Tardive Dyskinesia

FDA approves the novel drug Ingrezza, which targets the vesicular monoamine transporter 2 implicated in dopamine release and motor control


Dyskinesia is a disorder that causes the uncontrollable or involuntary movement of the body. Tardive dyskinesia (TD) is a rare and difficult-to-treat neurological disorder characterized by the involuntary movement of the face and jaw. Patients with this disorder primarily display repetitive facial movements like grimacing, smacking their lips, and sticking out their tongue. In some cases, patients may also experience involuntary movement of their extremities or swaying of their trunk.

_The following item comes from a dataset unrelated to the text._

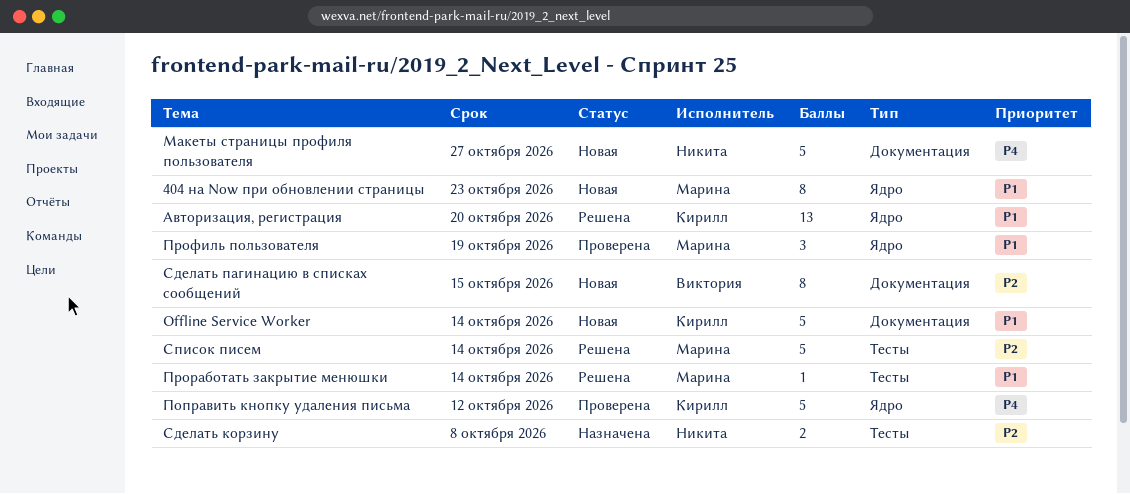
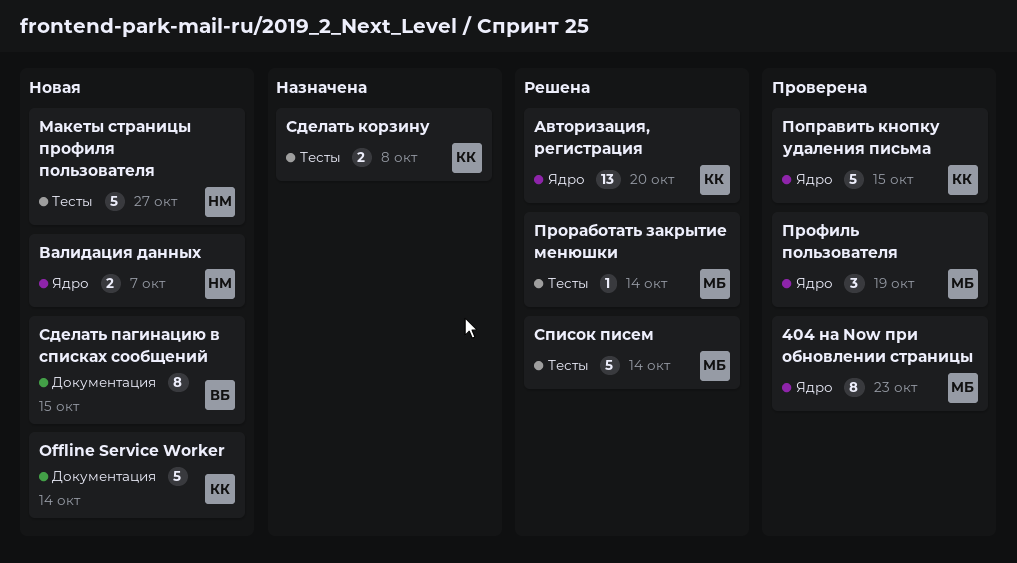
404 на Now при обновлении страницы, status: Новая -> Проверена
Валидация данных: none -> present
Макеты страницы профиля пользователя, label: Документация -> Тесты
Поправить кнопку удаления письма, due: Oct 12 -> Oct 15
Сделать корзину, owner: Никита -> Кирилл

TD occurs most frequently in patients who have a long history of taking antipsychotic medications prescribed for schizophrenia, depression or bipolar disorder, and can further stigmatize patients suffering from mental illness. Decreasing the dose of these medications may help relieve symptoms, but there is currently no cure for TD.

The FDA has recently approved the first drug to treat TD, Ingrezza (valbenazine). A drug developed by Neurocrine Biosciences Inc., Ingrezza capsules selectively inhibit vesicular monoamine transporter 2, a protein that regulates the release of dopamine. Dopamine signals to brain regions that control movement, and Ingrezza works by reducing the amount of dopamine released to these motor control regions.

Ingrezza has received FDA approval due to its success in numerous clinical trials. In a Phase 3 trial of 234 adult participants with underlying mental illness, those receiving Ingrezza once a day showed significant improvement after six weeks in the severity of their involuntary movements compared to those who had received placebo. It was overall well tolerated by participants and there was no observable worsening of depression, suicidal ideation or other related behaviours.

The approval of Ingrezza is a key milestone in the treatment of TD and will hopefully help patients manage the often persistent and irreversible side effects of long-term antipsychotic use.